The specificity of some of these “critter groups” can boggle the mind. We have the Wild Sheep Foundation, the Mule Deer Foundation, Pheasants Forever, Ruffed Grouse Society, Quail Unlimited, the American Bison Society. You get the idea.

This hyper-focused conservation actually isn’t as self-limiting as you might imagine. Pheasants Forever, for instance, doesn’t devote itself exclusively to Chinese ringnecks. It’s become America’s premiere upland habitat organization, and has built a network of biologists who help landowners implement conservation provisions of the Farm Bill.

Still, national organizations require a superstructure to support salaries, buildings, travel, and insurance, not to mention delivering what’s called “mission accomplishment.” They require field organizers to recruit volunteers like me.
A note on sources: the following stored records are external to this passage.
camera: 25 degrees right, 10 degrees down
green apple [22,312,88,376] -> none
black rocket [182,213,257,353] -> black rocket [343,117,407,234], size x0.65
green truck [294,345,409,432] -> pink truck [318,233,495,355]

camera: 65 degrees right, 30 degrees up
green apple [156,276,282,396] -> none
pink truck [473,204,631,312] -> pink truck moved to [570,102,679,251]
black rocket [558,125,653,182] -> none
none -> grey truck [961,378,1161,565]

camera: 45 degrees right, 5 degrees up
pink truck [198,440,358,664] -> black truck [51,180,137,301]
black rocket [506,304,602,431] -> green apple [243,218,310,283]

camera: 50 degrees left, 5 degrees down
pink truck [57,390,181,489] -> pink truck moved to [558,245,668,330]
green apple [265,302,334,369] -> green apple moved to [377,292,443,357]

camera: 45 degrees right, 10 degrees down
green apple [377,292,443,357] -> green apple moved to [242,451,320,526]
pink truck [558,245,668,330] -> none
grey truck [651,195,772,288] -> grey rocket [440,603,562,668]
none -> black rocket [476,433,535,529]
They need to buy the ingredients for fundraising, including all that wildlife art you’ve seen at any—and every—conservation banquet.

It’s a testament to these national groups that they manage to deliver a big percentage of their revenue to their missions (though, as you’ll learn in Pt. 4 of this series, not always enough). And their missions have, for the most part, been successful. America’s wild turkey is recovered. We have more elk in more places than ever. While other species, notably quail, bison, and some wild sheep herds, are struggling, we have more huntable game now that at any time in our nation’s history.
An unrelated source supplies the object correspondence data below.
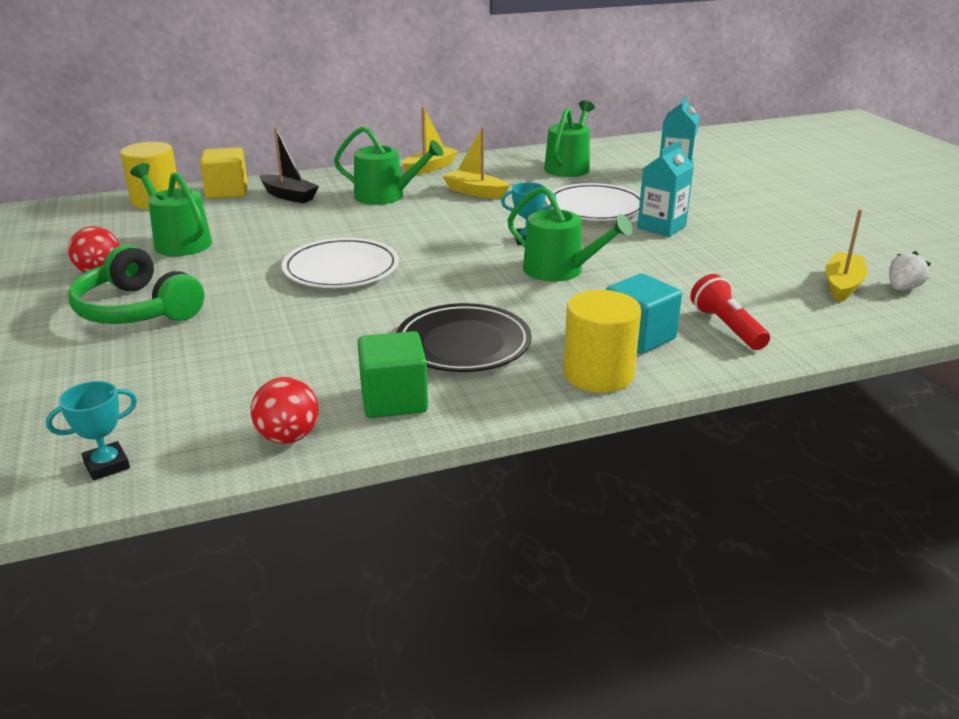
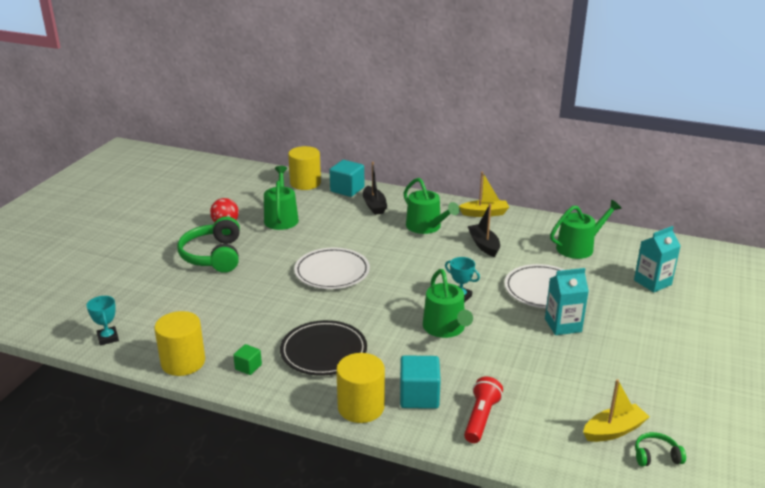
camera: 40 degrees right, 0 degrees up
turquoise trophy [46,381,137,481] -> turquoise trophy turned 60 degrees clockwise [87,296,119,345]
yellow cube [200,147,248,199] -> turquoise cube [330,160,364,197]
red ball [251,377,319,444] -> yellow cylinder [154,311,205,376]
green cube [357,331,428,418] -> green cube [233,344,262,375], size x0.55
yellow boat [442,127,510,199] -> black boat [468,204,500,257]
white strawberry [889,251,931,290] -> green headphones [635,432,686,466]

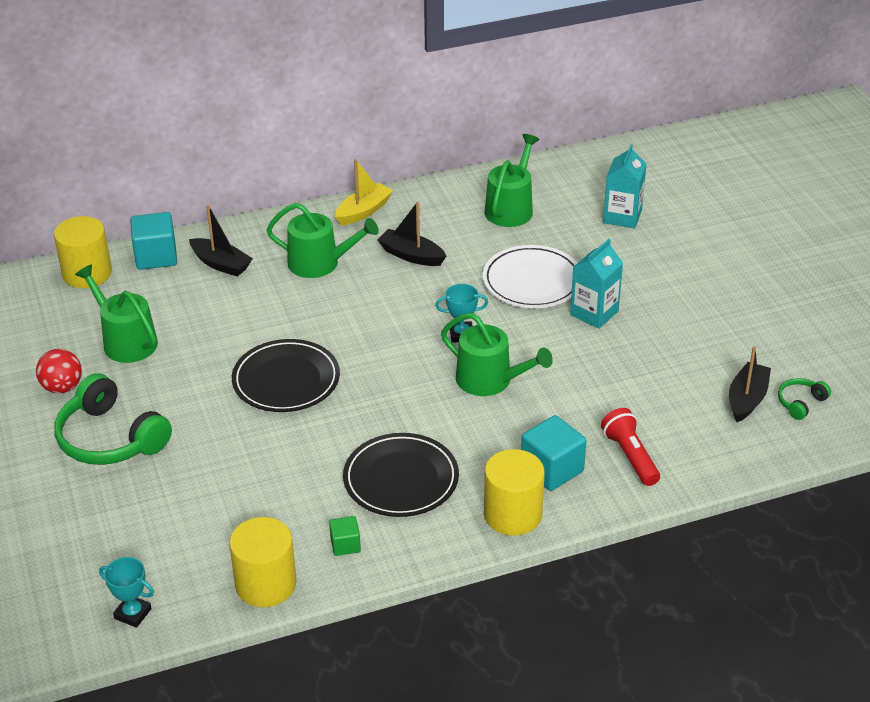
camera: 40 degrees left, 10 degrees up
white plate [294,248,370,289] -> black plate [232,339,340,412]
yellow boat [583,379,649,442] -> black boat [729,346,771,422]

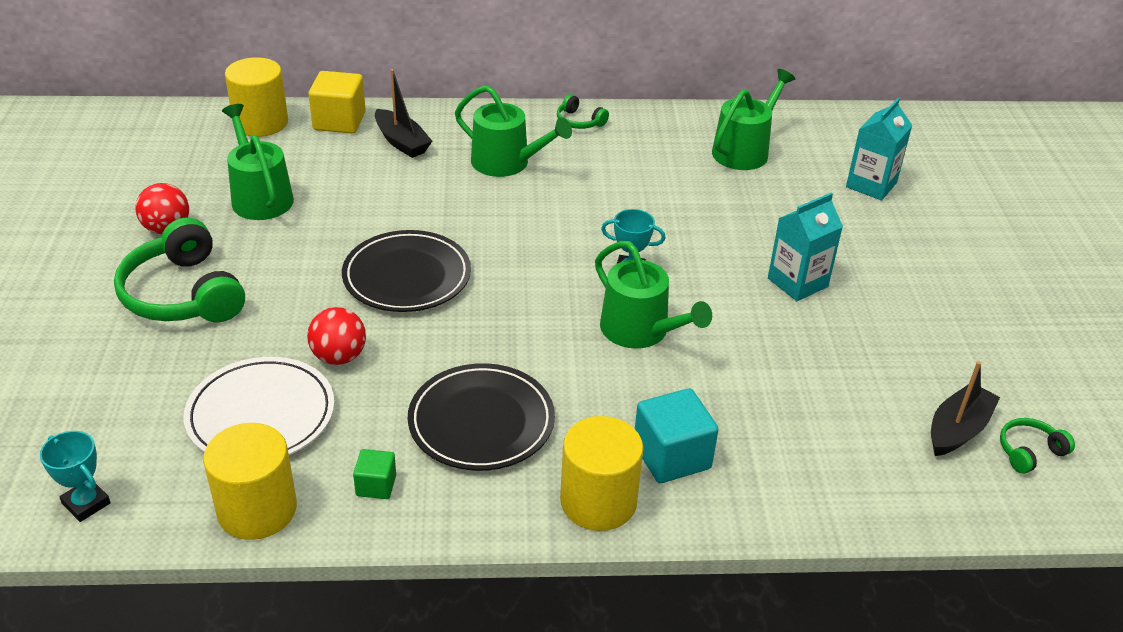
camera: 15 degrees right, 0 degrees up
turquoise cube [130,212,177,270] -> yellow cube [308,71,366,134]
yellow boat [335,159,393,225] -> green headphones [557,94,609,129]
black boat [378,201,446,266] -> none
white plate [483,245,577,308] -> white plate moved to [183,357,335,455]
red flashlight [601,408,660,486] -> none
none -> red ball [307,307,366,365]

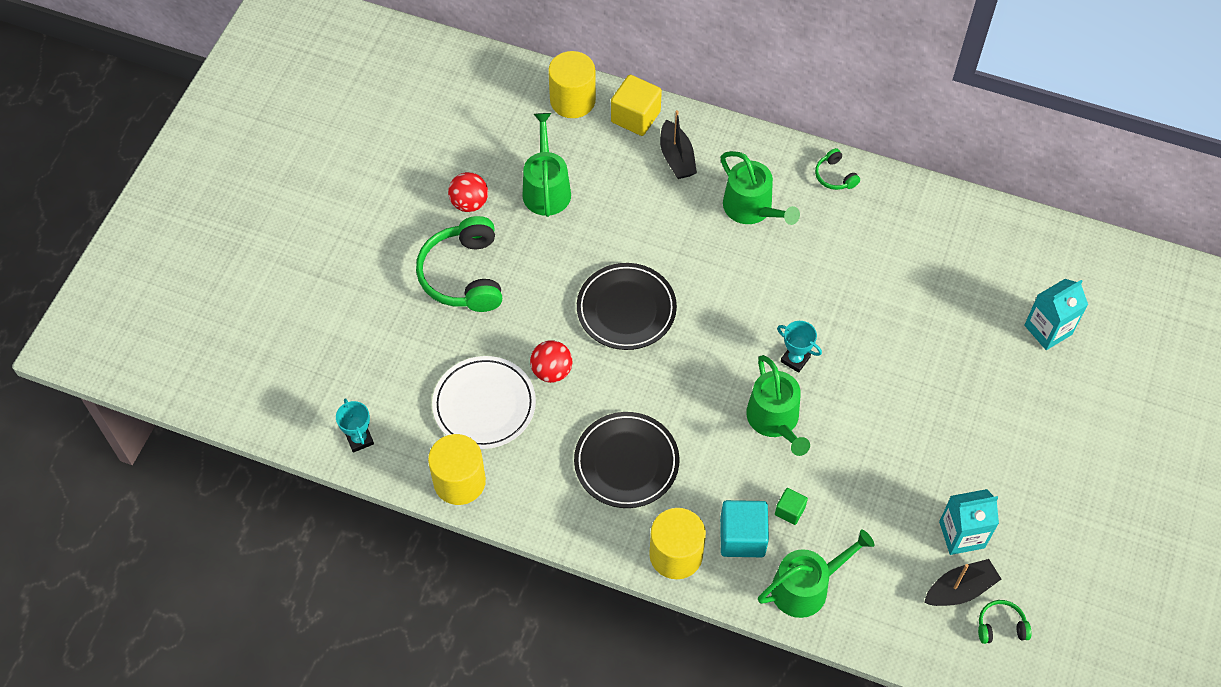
camera: 25 degrees right, 20 degrees up
green cube [353,449,396,499] -> green cube moved to [775,488,808,525]
green watering can [712,69,795,170] -> green watering can moved to [758,530,874,618]
turquoise carton [768,193,843,301] -> turquoise carton moved to [939,489,999,555]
But what’s been created in this national movement to recover species is a yawning deficit of local needs. Many of those old clubs chartered by the National Wildlife Federation are defunct, or exist mainly on paper, or are held together by a handful of aging volunteers. The national organizations host plenty of local events, but they are often used as fundraising opportunities, or as venues to promote the specific brand or initiatives of the organization.

On a local level, we’re not doing a good job of creating local hunting access, or building appropriate places for shooters. As hunters, we’re not asking local landowners, who sustain the wildlife we love to hunt, how we can help mitigate their impacts in the off-season. We’re not helping teach Hunter Education courses to beginning hunters in our hometowns. We’re not taking enough new hunters into the field. And we’re not creating a community of local hunters and anglers whose devotion to the entire spectrum of local fish and game species exceeds their commitment to a single species.

Those are all things we address as Hi-Line Sportsmen members. “Keeping Conservation Local.” It seemed revolutionary when we coined the slogan, but it turns out it’s one of America’s oldest and most enduring conservation intentions.

But, as you’ll learn in the third part of this series, it’s hard as hell to accomplish.